At 5:17 da tarde, Armando Rocheteau said…
Mais um post para ir saboreando nos próximos dias. Hoje li-o, amanhã vou aos links.
Abraço e Do It!
At 4:38 da manhã, Táxi Pluvioso said…
Armando: repara no efeito da Maria Joana sobre os rapazes. Enlouquecidos pela droga esquecem-se de levar o abre caricas quando vão beber uma grade de soda pop. E as consequências são vidros na garganta e estômago. Dramático! O filme devia ser restaurado e passado 24 horas por dia nas pousadas da juventude.

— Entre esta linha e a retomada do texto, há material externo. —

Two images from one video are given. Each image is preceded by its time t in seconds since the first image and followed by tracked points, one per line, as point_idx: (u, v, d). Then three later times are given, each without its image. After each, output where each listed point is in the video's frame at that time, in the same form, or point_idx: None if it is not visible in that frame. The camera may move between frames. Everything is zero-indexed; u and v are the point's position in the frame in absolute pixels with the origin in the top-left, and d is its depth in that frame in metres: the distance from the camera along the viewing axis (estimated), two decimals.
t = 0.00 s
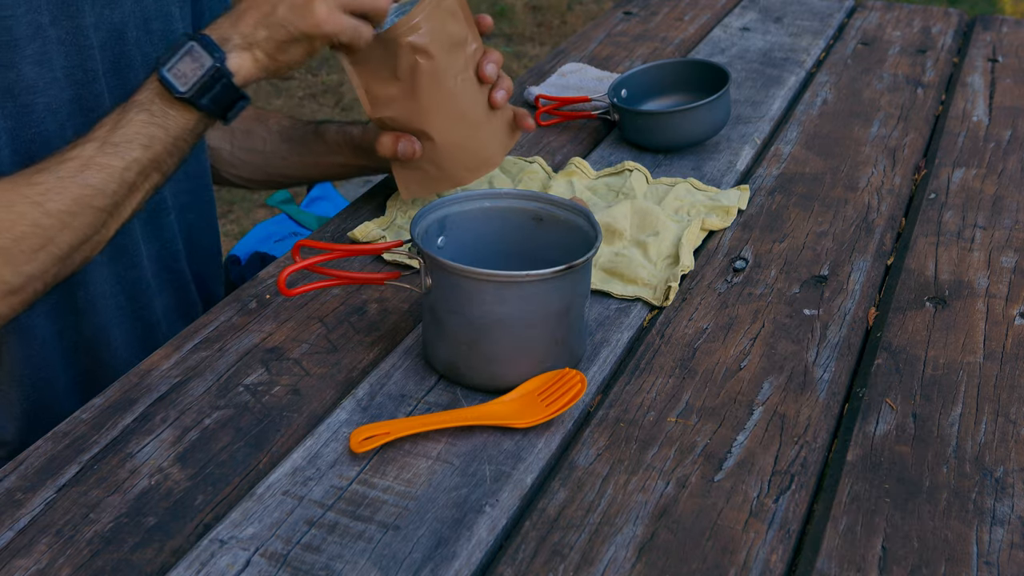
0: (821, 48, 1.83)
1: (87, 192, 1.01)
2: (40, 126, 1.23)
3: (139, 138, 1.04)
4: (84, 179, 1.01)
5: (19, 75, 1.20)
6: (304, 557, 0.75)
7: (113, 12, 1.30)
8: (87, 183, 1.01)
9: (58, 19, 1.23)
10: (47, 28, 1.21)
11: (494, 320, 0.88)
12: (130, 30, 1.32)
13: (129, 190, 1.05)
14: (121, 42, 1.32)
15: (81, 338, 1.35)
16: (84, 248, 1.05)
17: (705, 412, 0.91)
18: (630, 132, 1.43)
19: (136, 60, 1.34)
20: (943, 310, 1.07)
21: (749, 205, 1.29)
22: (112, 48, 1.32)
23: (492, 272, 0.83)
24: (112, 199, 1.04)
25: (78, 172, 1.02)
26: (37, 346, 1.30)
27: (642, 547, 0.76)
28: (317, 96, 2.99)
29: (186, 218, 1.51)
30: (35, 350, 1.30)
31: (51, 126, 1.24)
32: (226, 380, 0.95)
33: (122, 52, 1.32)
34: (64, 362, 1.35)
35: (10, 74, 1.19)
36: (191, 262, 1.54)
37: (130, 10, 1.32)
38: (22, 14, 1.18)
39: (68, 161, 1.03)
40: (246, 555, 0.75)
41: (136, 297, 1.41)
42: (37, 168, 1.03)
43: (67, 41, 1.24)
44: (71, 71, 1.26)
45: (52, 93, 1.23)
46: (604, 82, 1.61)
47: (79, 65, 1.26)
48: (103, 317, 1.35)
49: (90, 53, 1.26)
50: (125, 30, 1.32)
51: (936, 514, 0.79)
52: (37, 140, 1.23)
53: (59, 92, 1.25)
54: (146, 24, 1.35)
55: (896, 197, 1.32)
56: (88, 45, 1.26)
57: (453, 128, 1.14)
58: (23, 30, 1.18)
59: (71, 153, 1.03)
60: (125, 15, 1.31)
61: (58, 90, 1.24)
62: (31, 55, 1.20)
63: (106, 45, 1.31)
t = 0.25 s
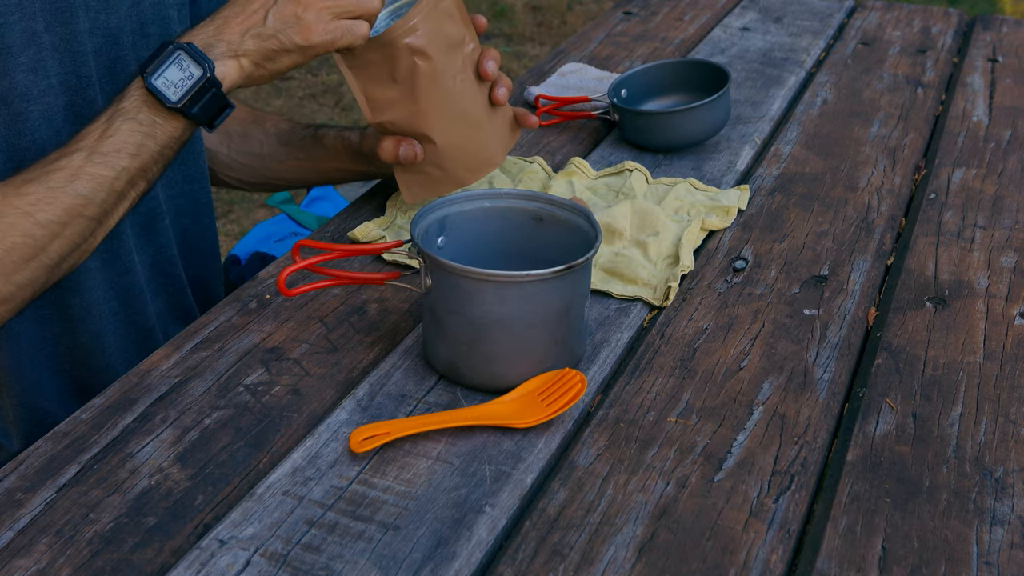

A simplicidade para fundar o YIP relatada por Jerry Rubin, estavam todos pedrados, reporta-nos aos nossos dias de desburocratização. Do partido político na hora.
Ainda não deu para meter o link de que te falei. No próximo post talvez também não dê, que é sobre o sobrinho de Freud, mas chegarei lá. Também não coloquei o blues da ordem. Há um de Bo Diddley, já com a sua viola quadrada, no endereço em baixo. Creio que é possivel fazer a hiperligação aqui. Não sei como fazê-lo.